◆ Work request
Put every line, starting at the one containing "Reverse Flames Head Wrap" and ending at the one containing "And it’s all based on the blith", into a Markdown table. Use a No. column that numbers them and a Text column that holds each line, and leave out blank lines.

◆ Dataset
»»
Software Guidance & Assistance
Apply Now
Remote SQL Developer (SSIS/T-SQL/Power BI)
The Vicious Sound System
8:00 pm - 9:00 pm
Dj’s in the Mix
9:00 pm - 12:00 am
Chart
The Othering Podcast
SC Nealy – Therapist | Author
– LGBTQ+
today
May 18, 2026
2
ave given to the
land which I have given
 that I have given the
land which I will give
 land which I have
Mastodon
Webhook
««
»»
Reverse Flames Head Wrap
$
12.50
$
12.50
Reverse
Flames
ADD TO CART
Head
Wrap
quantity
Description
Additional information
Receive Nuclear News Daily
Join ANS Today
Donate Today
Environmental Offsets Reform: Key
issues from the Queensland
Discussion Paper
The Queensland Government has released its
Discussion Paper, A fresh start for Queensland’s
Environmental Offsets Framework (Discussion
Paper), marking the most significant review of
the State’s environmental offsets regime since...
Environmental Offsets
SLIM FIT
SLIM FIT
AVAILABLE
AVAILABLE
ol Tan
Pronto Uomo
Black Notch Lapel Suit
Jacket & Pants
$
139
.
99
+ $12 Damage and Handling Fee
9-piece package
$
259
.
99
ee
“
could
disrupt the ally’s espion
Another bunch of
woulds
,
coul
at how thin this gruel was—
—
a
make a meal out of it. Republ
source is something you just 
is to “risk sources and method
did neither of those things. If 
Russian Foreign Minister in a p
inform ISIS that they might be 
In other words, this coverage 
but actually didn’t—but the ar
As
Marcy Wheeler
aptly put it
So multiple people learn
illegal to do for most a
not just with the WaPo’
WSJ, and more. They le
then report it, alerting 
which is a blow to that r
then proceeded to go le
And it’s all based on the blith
««
◆ Reply
| No. | Text |
|---|---|
| 1 | Reverse Flames Head Wrap |
| 2 | $ |
| 3 | 12.50 |
| 4 | $ |
| 5 | 12.50 |
| 6 | Reverse |
| 7 | Flames |
| 8 | ADD TO CART |
| 9 | Head |
| 10 | Wrap |
| 11 | quantity |
| 12 | Description |
| 13 | Additional information |
| 14 | Receive Nuclear News Daily |
| 15 | Join ANS Today |
| 16 | Donate Today |
| 17 | Environmental Offsets Reform: Key |
| 18 | issues from the Queensland |
| 19 | Discussion Paper |
| 20 | The Queensland Government has released its |
| 21 | Discussion Paper, A fresh start for Queensland’s |
| 22 | Environmental Offsets Framework (Discussion |
| 23 | Paper), marking the most significant review of |
| 24 | the State’s environmental offsets regime since... |
| 25 | Environmental Offsets |
| 26 | SLIM FIT |
| 27 | SLIM FIT |
| 28 | AVAILABLE |
| 29 | AVAILABLE |
| 30 | ol Tan |
| 31 | Pronto Uomo |
| 32 | Black Notch Lapel Suit |
| 33 | Jacket & Pants |
| 34 | $ |
| 35 | 139 |
| 36 | . |
| 37 | 99 |
| 38 | + $12 Damage and Handling Fee |
| 39 | 9-piece package |
| 40 | $ |
| 41 | 259 |
| 42 | . |
| 43 | 99 |
| 44 | ee |
| 45 | “ |
| 46 | could |
| 47 | disrupt the ally’s espion |
| 48 | Another bunch of |
| 49 | woulds |
| 50 | , |
| 51 | coul |
| 52 | at how thin this gruel was— |
| 53 | — |
| 54 | a |
| 55 | make a meal out of it. Republ |
| 56 | source is something you just  |
| 57 | is to “risk sources and method |
| 58 | did neither of those things. If  |
| 59 | Russian Foreign Minister in a p |
| 60 | inform ISIS that they might be  |
| 61 | In other words, this coverage  |
| 62 | but actually didn’t—but the ar |
| 63 | As |
| 64 | Marcy Wheeler |
| 65 | aptly put it |
| 66 | So multiple people learn |
| 67 | illegal to do for most a |
| 68 | not just with the WaPo’ |
| 69 | WSJ, and more. They le |
| 70 | then report it, alerting  |
| 71 | which is a blow to that r |
| 72 | then proceeded to go le |
| 73 | And it’s all based on the blith |